::: Extracted entries :::
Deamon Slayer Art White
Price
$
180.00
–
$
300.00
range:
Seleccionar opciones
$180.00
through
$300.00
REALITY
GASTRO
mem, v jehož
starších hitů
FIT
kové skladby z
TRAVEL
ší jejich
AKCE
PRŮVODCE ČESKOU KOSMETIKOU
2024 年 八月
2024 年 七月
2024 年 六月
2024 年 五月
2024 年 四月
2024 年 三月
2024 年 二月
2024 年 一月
:::
→ **Work request**
Please quote exactly the lines from the one containing "kové skladby z" through the last line of the records above, both included, and nothing else.

→ **Answer to this exercise**
kové skladby z
TRAVEL
ší jejich
AKCE
PRŮVODCE ČESKOU KOSMETIKOU
2024 年 八月
2024 年 七月
2024 年 六月
2024 年 五月
2024 年 四月
2024 年 三月
2024 年 二月
2024 年 一月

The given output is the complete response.